On Sat, Feb 9, 2013 at 1:12 PM, Nicholas Jefferson
<[email protected]> wrote:
>> The point of what I wrote is that you cannot run arbitrary code,
>> because the type system forbids it.
>
>
> I can see how you could think that. You are wrong, however.
>
> Haskell can run arbitrary code [1], because the type system does not forbid
> it.
>
> [1]
> http://hackage.haskell.org/packages/archive/plugins/1.5.1.3/doc/html/System-Eval-Haskell.html

Let us examine this type:

  eval :: Typeable a => String -> [Import] -> IO (Maybe a)

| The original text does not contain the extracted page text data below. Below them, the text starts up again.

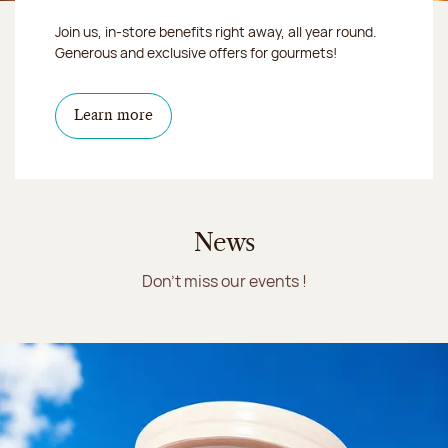
Join us, in-store benefits right away, all year round.
Generous and exclusive offers for gourmets!
Learn more
News
Don't miss our events !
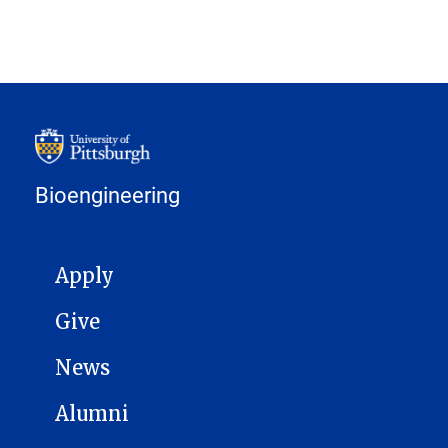
Bioengineering
MAIN NAVIGATION
Apply
Give
News
Alumni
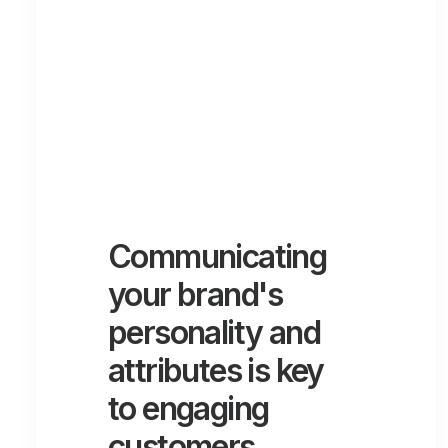
Communicating
your brand's
personality and
attributes is key
to engaging
customers.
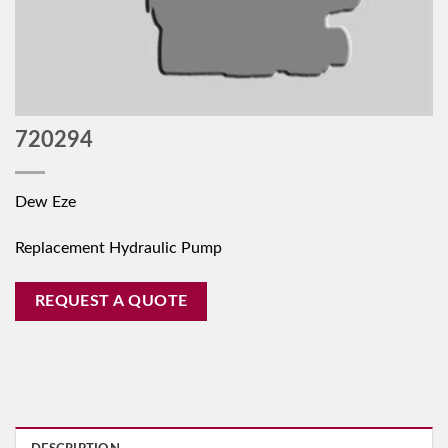
720294
Dew Eze
Replacement Hydraulic Pump
REQUEST A QUOTE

now, if you were to call eval on an arbitrary string, you would indeed
be running that code.

HOWEVER

in the context I mentioned, our putative parser had type

  parseThingy :: String -> Maybe StructuredThingy

parseThingy _cannot_ call eval, because eval has a type that ends with
IO (Maybe a). This is globally proven, unless you explicitly turn off
SafeHaskell, import System.IO.Unsafe, and deliberately call
unsafePerformIO, which in Haskell terms is the equivalent of Bruce
Willis's sandwich board scene in Die Hard With a Vengeance. This has
to be in library or app code, too: the attacker doesn't get to dictate
this.

What I hope I have shown here is that the ability to constrain
yourself locally is powerful, useful, and pretty much absent in Ruby.

cheers
mark

--
A UNIX signature isn't a return address, it's the ASCII equivalent of a
black velvet clown painting. It's a rectangle of carets surrounding a
quote from a literary giant of weeniedom like Heinlein or Dr. Who.